§ **DATA PROVIDED**
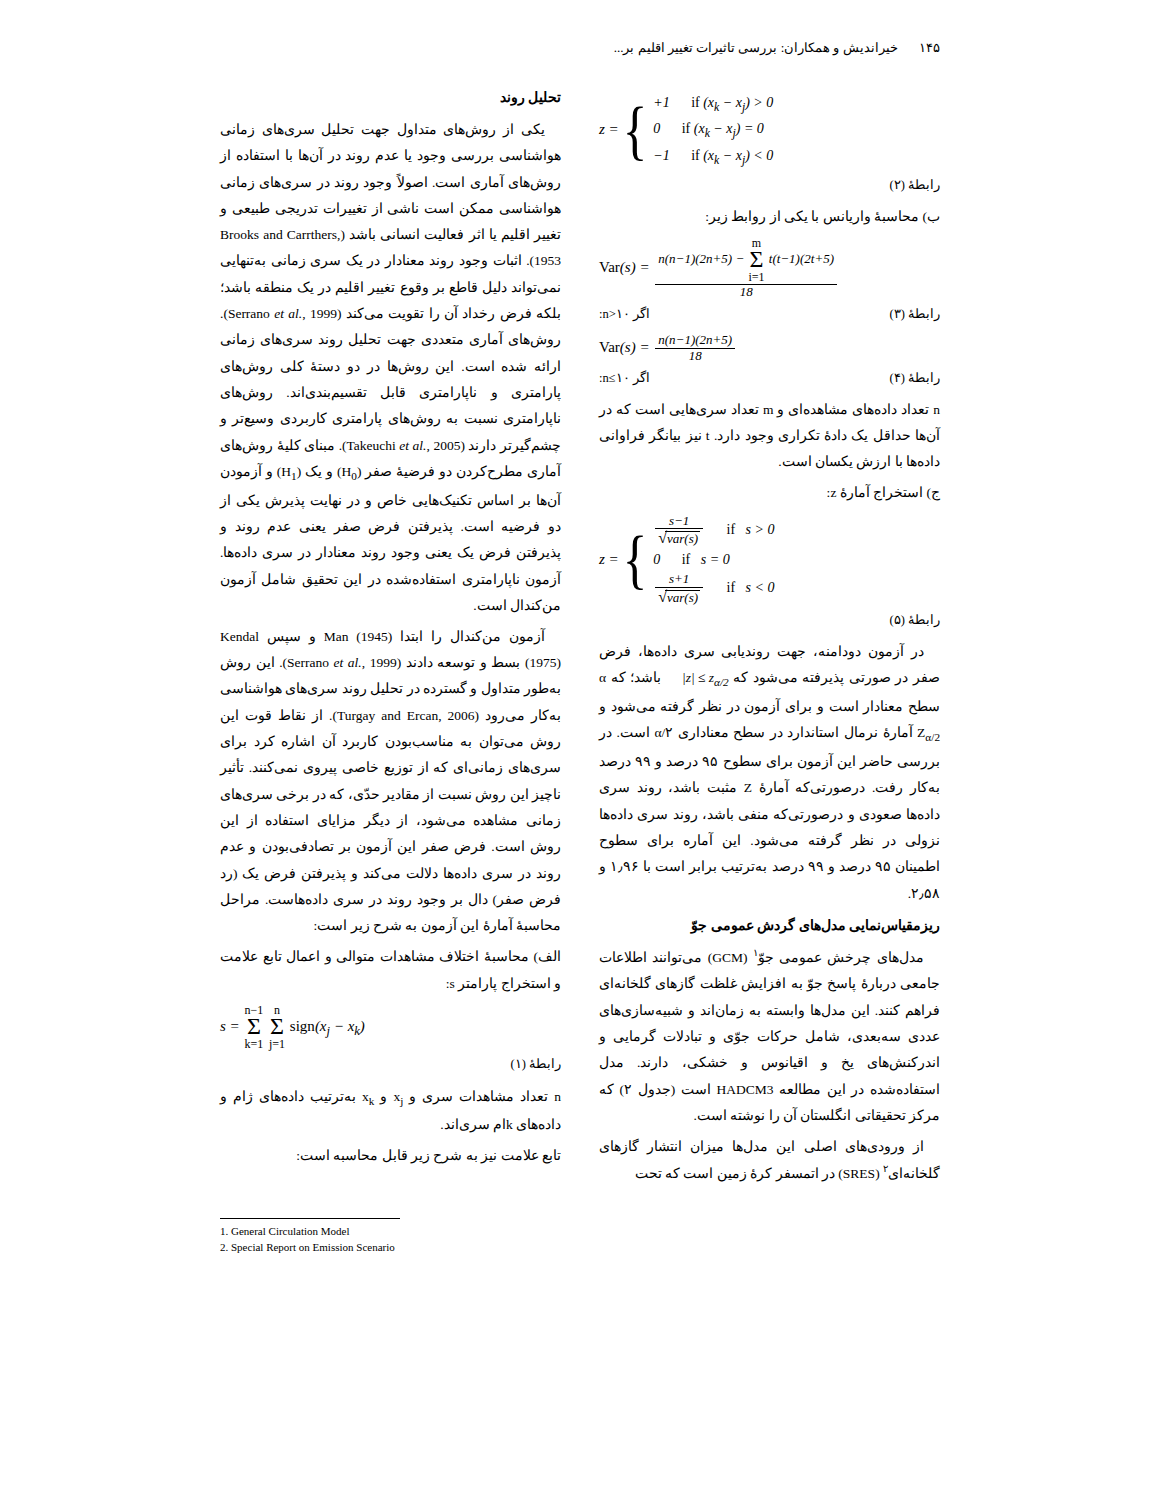۱۴۵ خیراندیش و همکاران: بررسی تاثیرات تغییر اقلیم بر...
تحلیل روند
یکی از روش‌های متداول جهت تحلیل سری‌های زمانی هواشناسی بررسی وجود یا عدم روند در آن‌ها با استفاده از روش‌های آماری است. اصولاً وجود روند در سری‌های زمانی هواشناسی ممکن است ناشی از تغییرات تدریجی طبیعی و تغییر اقلیم یا اثر فعالیت انسانی باشد (Brooks and Carrthers, 1953). اثبات وجود روند معنادار در یک سری زمانی به‌تنهایی نمی‌تواند دلیل قاطع بر وقوع تغییر اقلیم در یک منطقه باشد؛ بلکه فرض رخداد آن را تقویت می‌کند (Serrano et al., 1999). روش‌های آماری متعددی جهت تحلیل روند سری‌های زمانی ارائه شده است. این روش‌ها در دو دستۀ کلی روش‌های پارامتری و ناپارامتری قابل تقسیم‌بندی‌اند. روش‌های ناپارامتری نسبت به روش‌های پارامتری کاربردی وسیع‌تر و چشم‌گیرتر دارند (Takeuchi et al., 2005). مبنای کلیۀ روش‌های آماری مطرح‌کردن دو فرضیۀ صفر (H0) و یک (H1) و آزمودن آن‌ها بر اساس تکنیک‌هایی خاص و در نهایت پذیرش یکی از دو فرضیه است. پذیرفتن فرض صفر یعنی عدم روند و پذیرفتن فرض یک یعنی وجود روند معنادار در سری داده‌ها. آزمون ناپارامتری استفاده‌شده در این تحقیق شامل آزمون من‌کندال است.
آزمون من‌کندال را ابتدا Man (1945) و سپس Kendal (1975) بسط و توسعه دادند (Serrano et al., 1999). این روش به‌طور متداول و گسترده در تحلیل روند سری‌های هواشناسی به‌کار می‌رود (Turgay and Ercan, 2006). از نقاط قوت این روش می‌توان به مناسب‌بودن کاربرد آن اشاره کرد برای سری‌های زمانی‌ای که از توزیع خاصی پیروی نمی‌کنند. تأثیر ناچیز این روش نسبت از مقادیر حدّی، که در برخی سری‌های زمانی مشاهده می‌شود، از دیگر مزایای استفاده از این روش است. فرض صفر این آزمون بر تصادفی‌بودن و عدم روند در سری داده‌ها دلالت می‌کند و پذیرفتن فرض یک (رد فرض صفر) دال بر وجود روند در سری داده‌هاست. مراحل محاسبۀ آمارۀ این آزمون به شرح زیر است:
الف) محاسبۀ اختلاف مشاهدات متوالی و اعمال تابع علامت و استخراج پارامتر s:
s = n−1 Σk=1 nΣj=1 sign(xj − xk)
رابطۀ (۱)
n تعداد مشاهدات سری و xj و xk به‌ترتیب داده‌های ژام و داده‌های kام سری‌اند.
تابع علامت نیز به شرح زیر قابل محاسبه است:
z = { +1 if (xk − xj) > 0
0 if (xk − xj) = 0
−1 if (xk − xj) < 0
رابطۀ (۲)
ب) محاسبۀ واریانس با یکی از روابط زیر:
Var(s) = n(n−1)(2n+5) − mΣi=1 t(t−1)(2t+5) 18
رابطۀ (۳) اگر n>۱۰:
Var(s) = n(n−1)(2n+5) 18
رابطۀ (۴) اگر n≤۱۰:
n تعداد داده‌های مشاهده‌ای و m تعداد سری‌هایی است که در آن‌ها حداقل یک دادۀ تکراری وجود دارد. t نیز بیانگر فراوانی داده‌ها با ارزش یکسان است.
ج) استخراج آمارۀ z:
z = { s−1 √var(s) if s > 0
0 if s = 0
s+1 √var(s) if s < 0
رابطۀ (۵)
در آزمون دودامنه، جهت روندیابی سری داده‌ها، فرض صفر در صورتی پذیرفته می‌شود که |z| ≤ zα/2 باشد؛ که α سطح معنادار است و برای آزمون در نظر گرفته می‌شود و Zα/2 آمارۀ نرمال استاندارد در سطح معناداری α/۲ است. در بررسی حاضر این آزمون برای سطوح ۹۵ درصد و ۹۹ درصد به‌کار رفت. درصورتی‌که آمارۀ Z مثبت باشد، روند سری داده‌ها صعودی و درصورتی‌که منفی باشد، روند سری داده‌ها نزولی در نظر گرفته می‌شود. این آماره برای سطوح اطمینان ۹۵ درصد و ۹۹ درصد به‌ترتیب برابر است با ۱٫۹۶ و ۲٫۵۸.
ریزمقیاس‌نمایی مدل‌های گردش عمومی جوّ
مدل‌های چرخش عمومی جوّ۱ (GCM) می‌توانند اطلاعات جامعی دربارۀ پاسخ جوّ به افزایش غلظت گازهای گلخانه‌ای فراهم کنند. این مدل‌ها وابسته به زمان‌اند و شبیه‌سازی‌های عددی سه‌بعدی، شامل حرکات جوّی و تبادلات گرمایی و اندرکنش‌های یخ و اقیانوس و خشکی، دارند. مدل استفاده‌شده در این مطالعه HADCM3 است (جدول ۲) که مرکز تحقیقاتی انگلستان آن را نوشته است.
از ورودی‌های اصلی این مدل‌ها میزان انتشار گازهای گلخانه‌ای۲ (SRES) در اتمسفر کرۀ زمین است که تحت
1. General Circulation Model
2. Special Report on Emission Scenario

§ **REQUIRED ACTION**
Output the lines from the one with "از ورودی‌های اصلی" to the final line of the entries above, exactly as they stand, please, and nothing else.

§ **ANSWER SPACE**
از ورودی‌های اصلی این مدل‌ها میزان انتشار گازهای گلخانه‌ای۲ (SRES) در اتمسفر کرۀ زمین است که تحت
1. General Circulation Model
2. Special Report on Emission Scenario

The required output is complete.